Innovation, key to food security

Busani Bafana reports.

Forget the linear system of promoting technologies in agriculture; Africa needs inclusive methods that will speed up the adoption of new technologies by poor farmers, say experts.

"The linear approach has not helped Africa," says FARA executive director, Dr. Monty Jones. "Adoption of technologies is only about 10 percent but where we have implemented the innovations system approach which brings everyone together, we have seen the rate of adoption shoot up from 10 to 90 percent."

Bemoaning past linear patterns of promoting innovations and technologies as being effective, Dr. Jones said Africa had credible technologies but these had not made the desired impact due to poor implementation approaches. Africa has made a breakthrough in technologies, such as the tissue culture banana, which has out yielded the traditional banana by up to 50 percent raising farmer incomes. The New Rice for Africa (NERICA) has doubled yields of previously known varieties, while striga resistant maize has boosted grain yields in some parts of Africa. In Burkina Faso, Bt cotton is being promoted to increase income for farmers.

"One of the problems we have faced in Africa is the dissemination of these technologies either because we have not determined appropriate pathways to disseminate those technologies or we do not have the skilled manpower to do that," Jones told a press briefing on the opening day of the 5th Agriculture Science Week in Ouagadougou. "Innovation will increase productivity enabling us to get closer to the six percent agricultural production that has been predicted as the level we must attain by the year 2015."

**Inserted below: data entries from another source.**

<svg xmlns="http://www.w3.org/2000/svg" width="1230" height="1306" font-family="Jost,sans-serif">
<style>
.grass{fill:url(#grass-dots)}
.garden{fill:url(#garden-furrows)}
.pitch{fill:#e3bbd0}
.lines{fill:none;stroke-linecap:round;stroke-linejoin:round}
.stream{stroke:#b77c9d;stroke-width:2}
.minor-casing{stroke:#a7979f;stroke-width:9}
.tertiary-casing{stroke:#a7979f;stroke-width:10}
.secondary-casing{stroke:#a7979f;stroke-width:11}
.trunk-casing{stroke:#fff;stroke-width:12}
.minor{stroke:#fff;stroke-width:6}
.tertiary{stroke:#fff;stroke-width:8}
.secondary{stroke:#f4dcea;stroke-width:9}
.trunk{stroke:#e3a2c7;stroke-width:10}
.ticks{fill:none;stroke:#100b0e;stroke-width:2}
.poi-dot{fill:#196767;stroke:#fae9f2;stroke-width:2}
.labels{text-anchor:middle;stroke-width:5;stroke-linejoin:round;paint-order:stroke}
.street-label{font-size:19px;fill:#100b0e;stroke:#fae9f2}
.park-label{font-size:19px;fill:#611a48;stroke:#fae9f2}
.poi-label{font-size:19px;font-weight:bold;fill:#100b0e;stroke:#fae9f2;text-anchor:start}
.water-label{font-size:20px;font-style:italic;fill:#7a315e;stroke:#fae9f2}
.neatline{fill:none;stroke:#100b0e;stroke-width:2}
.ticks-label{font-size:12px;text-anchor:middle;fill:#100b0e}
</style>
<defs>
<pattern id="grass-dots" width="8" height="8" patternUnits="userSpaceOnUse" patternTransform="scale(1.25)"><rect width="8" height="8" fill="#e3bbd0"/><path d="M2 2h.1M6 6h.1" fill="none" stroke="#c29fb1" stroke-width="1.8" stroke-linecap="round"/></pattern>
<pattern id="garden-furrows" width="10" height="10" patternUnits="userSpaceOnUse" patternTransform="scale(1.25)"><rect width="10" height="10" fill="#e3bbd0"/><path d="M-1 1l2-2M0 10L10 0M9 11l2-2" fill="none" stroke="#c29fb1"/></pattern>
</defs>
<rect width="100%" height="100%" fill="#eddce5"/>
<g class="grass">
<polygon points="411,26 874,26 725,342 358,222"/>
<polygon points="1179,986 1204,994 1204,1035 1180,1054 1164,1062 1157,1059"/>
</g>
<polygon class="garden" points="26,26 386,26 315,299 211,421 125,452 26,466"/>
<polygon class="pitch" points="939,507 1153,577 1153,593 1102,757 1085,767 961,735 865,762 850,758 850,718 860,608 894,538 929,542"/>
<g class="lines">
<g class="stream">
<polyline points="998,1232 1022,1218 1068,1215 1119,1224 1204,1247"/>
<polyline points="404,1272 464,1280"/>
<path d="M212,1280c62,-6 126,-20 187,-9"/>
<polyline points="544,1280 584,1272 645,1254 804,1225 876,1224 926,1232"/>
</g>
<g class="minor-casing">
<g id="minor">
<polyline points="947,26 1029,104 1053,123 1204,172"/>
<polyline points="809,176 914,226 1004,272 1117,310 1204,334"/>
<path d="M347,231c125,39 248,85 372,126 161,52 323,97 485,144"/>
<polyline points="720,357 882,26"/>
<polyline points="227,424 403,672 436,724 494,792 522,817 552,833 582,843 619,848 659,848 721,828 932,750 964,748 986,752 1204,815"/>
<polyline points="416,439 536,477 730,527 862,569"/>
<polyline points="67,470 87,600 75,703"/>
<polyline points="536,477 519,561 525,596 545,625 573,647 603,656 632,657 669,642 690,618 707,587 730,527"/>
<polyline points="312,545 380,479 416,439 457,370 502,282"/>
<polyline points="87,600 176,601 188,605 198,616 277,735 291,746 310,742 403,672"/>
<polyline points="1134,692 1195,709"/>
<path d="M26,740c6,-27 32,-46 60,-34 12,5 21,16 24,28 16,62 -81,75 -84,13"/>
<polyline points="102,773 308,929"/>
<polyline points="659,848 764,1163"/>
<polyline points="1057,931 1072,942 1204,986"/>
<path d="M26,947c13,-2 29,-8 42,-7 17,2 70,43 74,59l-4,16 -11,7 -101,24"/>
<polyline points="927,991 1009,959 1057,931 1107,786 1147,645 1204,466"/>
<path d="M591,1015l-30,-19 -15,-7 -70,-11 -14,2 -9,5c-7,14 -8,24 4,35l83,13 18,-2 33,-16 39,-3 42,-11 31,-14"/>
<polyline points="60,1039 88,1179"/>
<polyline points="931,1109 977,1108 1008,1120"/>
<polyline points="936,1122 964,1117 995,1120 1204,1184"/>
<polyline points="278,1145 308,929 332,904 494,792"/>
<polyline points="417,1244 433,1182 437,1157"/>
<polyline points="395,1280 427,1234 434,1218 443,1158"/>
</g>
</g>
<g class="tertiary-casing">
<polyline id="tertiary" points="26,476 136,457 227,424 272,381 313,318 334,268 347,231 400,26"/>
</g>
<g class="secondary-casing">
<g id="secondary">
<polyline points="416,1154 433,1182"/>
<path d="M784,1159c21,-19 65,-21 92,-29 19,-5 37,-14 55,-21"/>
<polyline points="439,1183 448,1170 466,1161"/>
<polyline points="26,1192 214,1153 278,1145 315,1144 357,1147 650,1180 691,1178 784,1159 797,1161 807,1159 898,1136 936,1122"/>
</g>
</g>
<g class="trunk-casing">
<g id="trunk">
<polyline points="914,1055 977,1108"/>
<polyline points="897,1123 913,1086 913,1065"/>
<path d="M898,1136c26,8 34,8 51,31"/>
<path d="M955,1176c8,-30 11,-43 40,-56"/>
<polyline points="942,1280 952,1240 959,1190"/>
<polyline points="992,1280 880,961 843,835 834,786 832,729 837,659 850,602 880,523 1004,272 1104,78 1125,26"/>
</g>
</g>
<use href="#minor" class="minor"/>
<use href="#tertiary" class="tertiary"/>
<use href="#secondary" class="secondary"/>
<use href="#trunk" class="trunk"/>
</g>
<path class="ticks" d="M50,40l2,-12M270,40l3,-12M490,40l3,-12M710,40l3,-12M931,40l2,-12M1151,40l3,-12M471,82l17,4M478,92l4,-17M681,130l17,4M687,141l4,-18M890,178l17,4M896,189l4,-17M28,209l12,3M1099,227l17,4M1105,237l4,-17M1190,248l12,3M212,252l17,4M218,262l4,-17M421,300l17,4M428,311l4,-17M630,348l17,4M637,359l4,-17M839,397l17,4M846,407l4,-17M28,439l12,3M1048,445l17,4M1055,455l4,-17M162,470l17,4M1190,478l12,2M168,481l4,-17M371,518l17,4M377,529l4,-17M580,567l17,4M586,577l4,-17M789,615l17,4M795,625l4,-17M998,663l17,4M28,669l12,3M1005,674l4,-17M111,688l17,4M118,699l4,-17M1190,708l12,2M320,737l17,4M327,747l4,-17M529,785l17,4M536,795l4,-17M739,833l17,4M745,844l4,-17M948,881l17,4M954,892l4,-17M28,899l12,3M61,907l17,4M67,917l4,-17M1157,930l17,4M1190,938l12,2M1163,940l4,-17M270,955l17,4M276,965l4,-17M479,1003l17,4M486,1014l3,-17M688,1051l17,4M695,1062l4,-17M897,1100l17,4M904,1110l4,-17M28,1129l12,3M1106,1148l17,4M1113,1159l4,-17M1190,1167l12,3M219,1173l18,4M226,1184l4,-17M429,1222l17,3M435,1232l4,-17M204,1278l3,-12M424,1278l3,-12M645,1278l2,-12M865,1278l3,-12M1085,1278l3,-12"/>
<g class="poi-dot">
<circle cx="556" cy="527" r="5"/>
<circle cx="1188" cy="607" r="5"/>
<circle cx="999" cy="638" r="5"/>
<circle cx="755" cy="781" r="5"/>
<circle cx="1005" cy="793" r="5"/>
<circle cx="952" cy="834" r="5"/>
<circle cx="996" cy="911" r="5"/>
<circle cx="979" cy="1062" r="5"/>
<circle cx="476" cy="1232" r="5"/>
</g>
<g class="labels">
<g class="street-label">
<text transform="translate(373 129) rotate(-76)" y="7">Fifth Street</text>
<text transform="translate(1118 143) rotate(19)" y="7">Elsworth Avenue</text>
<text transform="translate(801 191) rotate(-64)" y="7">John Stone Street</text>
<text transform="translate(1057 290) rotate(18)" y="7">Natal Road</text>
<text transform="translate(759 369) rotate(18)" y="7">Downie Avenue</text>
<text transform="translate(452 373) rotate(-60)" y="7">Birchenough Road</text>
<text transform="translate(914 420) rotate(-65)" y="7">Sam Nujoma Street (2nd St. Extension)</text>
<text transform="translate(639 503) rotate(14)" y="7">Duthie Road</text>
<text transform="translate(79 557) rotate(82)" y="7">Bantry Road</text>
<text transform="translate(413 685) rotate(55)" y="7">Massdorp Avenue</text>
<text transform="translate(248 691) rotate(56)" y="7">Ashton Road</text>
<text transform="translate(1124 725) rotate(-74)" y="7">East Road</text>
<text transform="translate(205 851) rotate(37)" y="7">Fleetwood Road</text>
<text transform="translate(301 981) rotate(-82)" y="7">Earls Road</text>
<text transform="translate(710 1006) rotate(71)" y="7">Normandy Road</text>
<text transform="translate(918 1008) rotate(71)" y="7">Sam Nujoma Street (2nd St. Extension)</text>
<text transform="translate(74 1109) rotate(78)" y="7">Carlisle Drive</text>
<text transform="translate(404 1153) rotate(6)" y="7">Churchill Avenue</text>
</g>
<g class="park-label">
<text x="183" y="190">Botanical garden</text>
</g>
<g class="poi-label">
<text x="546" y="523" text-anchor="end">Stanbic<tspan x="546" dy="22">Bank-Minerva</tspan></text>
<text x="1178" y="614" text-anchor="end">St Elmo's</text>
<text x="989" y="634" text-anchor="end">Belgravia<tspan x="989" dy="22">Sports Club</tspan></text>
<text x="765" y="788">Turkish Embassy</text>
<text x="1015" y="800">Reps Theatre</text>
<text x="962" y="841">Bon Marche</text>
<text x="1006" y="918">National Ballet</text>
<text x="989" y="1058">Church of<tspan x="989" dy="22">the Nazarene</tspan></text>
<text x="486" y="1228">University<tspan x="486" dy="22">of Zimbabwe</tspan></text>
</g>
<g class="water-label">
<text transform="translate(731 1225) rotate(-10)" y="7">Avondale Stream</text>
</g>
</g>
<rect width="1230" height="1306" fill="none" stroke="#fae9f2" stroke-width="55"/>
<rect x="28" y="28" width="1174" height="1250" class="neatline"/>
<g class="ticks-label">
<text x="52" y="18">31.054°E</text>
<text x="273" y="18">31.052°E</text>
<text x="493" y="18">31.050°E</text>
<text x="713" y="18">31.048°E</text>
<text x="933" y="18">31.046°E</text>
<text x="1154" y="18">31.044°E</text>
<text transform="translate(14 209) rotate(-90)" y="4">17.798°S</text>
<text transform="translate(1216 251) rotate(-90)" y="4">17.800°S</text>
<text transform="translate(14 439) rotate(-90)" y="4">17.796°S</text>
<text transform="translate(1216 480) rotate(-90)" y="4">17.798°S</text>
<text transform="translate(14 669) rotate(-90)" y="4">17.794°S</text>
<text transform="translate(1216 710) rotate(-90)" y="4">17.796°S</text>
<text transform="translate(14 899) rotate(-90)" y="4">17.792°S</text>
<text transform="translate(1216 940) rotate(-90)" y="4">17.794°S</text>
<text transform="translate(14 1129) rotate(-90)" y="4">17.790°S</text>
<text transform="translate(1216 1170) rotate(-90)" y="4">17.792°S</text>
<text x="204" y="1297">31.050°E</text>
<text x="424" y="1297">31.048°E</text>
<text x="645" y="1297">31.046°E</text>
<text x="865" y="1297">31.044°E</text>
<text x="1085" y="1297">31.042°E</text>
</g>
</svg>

CTA director, Michael Hailu, said the innovation approach seeks to promote existing knowledge within different stakeholders who then come together to use the knowledge and put into practise.

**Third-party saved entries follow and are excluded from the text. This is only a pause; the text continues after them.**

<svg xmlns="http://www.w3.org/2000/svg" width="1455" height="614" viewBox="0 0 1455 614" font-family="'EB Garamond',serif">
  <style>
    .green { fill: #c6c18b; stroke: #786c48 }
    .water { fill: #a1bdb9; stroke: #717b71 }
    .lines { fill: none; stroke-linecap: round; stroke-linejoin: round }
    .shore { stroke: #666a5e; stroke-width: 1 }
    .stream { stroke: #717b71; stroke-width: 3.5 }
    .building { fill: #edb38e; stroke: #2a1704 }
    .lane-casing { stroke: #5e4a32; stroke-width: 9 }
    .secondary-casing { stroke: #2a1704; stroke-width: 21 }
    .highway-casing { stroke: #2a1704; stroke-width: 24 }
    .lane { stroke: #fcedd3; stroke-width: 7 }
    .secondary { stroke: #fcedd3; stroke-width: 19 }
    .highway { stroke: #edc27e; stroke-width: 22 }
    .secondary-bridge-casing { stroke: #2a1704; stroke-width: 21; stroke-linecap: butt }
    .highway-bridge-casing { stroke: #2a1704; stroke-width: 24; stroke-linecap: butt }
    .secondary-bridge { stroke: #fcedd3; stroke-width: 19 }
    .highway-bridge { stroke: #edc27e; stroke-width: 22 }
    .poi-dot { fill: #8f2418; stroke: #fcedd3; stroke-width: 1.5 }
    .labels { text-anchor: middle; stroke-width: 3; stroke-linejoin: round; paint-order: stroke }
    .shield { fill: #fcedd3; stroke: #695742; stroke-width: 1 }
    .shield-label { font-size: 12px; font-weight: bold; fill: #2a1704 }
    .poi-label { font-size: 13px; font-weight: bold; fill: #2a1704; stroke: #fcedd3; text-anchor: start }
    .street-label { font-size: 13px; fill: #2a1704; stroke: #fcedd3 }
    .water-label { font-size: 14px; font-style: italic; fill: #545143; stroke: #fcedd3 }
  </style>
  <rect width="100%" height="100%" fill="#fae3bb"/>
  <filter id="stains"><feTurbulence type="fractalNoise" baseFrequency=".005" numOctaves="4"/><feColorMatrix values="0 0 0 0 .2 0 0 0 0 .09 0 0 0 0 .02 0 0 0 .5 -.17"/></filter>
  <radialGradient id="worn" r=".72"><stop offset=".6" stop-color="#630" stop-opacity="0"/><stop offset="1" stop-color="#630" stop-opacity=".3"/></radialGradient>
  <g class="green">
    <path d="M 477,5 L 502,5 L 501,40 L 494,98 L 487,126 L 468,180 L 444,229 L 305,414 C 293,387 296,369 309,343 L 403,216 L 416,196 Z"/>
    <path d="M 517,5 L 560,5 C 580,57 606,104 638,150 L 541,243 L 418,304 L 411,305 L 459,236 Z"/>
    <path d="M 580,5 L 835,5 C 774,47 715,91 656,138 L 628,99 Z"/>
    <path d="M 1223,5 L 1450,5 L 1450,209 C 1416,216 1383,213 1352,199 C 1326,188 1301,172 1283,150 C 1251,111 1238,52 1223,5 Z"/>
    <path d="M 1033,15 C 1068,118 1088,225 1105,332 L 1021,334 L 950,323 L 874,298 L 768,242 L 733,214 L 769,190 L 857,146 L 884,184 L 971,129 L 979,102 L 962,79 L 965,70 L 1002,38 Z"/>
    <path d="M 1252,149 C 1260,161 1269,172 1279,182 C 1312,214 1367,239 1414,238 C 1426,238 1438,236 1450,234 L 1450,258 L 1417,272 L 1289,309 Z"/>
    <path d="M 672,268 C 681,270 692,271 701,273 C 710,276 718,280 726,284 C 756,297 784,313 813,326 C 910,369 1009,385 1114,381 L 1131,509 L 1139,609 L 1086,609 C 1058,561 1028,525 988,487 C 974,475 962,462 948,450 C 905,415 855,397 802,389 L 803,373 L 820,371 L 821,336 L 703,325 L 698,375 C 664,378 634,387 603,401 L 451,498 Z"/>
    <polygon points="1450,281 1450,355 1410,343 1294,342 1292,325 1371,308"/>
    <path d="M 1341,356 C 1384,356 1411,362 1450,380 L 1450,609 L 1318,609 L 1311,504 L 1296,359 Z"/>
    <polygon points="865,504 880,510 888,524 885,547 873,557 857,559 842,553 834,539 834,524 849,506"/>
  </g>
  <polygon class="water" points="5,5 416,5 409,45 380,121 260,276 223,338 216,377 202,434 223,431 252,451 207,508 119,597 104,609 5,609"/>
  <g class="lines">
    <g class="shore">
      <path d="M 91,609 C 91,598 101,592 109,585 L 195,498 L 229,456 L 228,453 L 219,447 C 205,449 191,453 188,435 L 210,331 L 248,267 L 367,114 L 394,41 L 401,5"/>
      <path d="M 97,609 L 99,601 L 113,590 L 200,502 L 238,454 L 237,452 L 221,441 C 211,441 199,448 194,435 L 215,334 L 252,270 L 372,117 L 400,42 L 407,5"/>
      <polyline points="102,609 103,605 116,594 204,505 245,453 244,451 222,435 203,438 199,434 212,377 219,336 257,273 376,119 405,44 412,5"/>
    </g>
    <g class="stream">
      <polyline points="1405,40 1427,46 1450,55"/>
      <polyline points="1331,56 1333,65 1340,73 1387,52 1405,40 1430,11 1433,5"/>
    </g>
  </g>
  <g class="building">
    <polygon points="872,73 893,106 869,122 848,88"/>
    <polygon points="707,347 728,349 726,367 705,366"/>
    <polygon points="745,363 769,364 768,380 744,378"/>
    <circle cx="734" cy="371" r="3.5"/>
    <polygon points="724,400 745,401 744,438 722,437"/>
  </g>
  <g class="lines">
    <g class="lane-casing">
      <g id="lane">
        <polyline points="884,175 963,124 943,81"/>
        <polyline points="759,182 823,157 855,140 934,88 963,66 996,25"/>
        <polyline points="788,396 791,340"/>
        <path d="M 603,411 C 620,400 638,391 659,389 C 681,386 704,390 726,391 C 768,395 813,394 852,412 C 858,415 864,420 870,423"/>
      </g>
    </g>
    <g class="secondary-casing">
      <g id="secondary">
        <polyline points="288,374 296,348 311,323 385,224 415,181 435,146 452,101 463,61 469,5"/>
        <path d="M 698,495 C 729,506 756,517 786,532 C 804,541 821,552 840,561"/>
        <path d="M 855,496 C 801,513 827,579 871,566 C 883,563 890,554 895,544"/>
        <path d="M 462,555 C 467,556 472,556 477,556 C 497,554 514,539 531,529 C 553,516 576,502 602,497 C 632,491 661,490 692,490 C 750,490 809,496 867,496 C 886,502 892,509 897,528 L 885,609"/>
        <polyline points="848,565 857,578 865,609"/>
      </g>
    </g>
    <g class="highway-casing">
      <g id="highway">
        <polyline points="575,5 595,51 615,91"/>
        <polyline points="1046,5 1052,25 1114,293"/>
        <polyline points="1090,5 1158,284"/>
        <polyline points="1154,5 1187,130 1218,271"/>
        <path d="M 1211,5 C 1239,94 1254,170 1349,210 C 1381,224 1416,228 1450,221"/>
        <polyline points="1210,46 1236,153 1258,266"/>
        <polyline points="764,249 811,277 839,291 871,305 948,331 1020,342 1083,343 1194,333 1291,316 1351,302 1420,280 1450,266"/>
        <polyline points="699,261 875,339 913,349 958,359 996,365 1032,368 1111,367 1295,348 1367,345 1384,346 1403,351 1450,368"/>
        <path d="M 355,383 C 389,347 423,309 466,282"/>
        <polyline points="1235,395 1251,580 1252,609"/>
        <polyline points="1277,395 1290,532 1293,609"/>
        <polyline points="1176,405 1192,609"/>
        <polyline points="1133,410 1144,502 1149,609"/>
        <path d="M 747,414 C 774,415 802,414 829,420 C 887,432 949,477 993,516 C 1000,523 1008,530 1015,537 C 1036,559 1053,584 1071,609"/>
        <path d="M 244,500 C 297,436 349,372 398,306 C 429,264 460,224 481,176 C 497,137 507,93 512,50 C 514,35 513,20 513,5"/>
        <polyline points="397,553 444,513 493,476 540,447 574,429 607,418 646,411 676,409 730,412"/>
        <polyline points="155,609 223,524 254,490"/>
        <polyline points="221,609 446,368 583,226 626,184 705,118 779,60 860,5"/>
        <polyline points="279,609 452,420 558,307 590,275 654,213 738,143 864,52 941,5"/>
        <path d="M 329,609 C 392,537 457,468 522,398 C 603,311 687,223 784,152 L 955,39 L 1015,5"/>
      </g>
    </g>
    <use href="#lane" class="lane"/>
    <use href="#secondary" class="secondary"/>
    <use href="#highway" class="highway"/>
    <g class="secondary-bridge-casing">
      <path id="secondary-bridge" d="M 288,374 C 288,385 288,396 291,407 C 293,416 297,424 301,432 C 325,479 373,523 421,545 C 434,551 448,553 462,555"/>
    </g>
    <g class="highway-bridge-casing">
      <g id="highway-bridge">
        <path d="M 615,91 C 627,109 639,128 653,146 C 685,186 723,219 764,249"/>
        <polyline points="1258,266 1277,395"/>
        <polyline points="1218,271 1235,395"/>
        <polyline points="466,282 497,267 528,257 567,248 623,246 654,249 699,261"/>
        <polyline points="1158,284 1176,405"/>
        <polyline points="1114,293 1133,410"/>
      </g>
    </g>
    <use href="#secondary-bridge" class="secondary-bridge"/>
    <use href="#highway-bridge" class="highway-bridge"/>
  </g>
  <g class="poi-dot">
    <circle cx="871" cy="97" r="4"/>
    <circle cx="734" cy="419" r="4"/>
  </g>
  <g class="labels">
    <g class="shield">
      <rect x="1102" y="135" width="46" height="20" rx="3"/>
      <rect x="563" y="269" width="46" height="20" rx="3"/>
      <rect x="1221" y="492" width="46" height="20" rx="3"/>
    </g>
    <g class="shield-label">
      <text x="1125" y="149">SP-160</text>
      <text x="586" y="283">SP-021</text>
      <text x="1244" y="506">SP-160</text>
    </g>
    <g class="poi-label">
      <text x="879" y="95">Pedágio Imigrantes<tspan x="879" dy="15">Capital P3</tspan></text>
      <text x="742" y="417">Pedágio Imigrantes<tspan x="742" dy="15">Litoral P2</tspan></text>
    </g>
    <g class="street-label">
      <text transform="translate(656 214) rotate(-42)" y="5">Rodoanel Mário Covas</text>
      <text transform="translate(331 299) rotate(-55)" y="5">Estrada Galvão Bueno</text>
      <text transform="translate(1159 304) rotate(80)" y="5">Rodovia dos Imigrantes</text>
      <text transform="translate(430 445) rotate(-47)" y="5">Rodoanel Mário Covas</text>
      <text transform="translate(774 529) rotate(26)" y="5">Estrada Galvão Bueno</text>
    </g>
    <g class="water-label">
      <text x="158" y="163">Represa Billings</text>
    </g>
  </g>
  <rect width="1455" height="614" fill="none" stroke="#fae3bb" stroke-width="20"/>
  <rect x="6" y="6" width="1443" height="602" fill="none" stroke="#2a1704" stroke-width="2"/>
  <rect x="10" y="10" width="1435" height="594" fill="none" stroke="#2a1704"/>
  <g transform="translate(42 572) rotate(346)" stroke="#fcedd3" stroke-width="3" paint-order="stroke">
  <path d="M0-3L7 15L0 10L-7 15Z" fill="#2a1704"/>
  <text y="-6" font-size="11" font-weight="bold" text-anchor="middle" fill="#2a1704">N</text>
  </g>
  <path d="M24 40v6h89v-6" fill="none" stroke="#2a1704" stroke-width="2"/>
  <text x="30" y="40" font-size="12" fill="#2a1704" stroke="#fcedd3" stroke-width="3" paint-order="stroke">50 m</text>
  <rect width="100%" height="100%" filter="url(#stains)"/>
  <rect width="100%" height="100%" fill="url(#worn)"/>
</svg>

"The linear approach assumes that researchers will come up with their own ideas of what is needed and work on the technologies without considering what farmers need, said Dr. Hailu adding that, "The whole key is create a space so that everyone has a voice in the process of technology development and dissemination."

The six-day African Agriculture Science Week and FARA General Assembly are expected to produce action plans to develop agriculture in Africa. Low investment in research and development has been singled as a factor stifling the agricultural productivity as well as the adoption of innovation and technology. FARA research has found that Africa is investing about $2.2 billion in research and development efforts, a far cry from the $4 billion needed to increase agricultural output.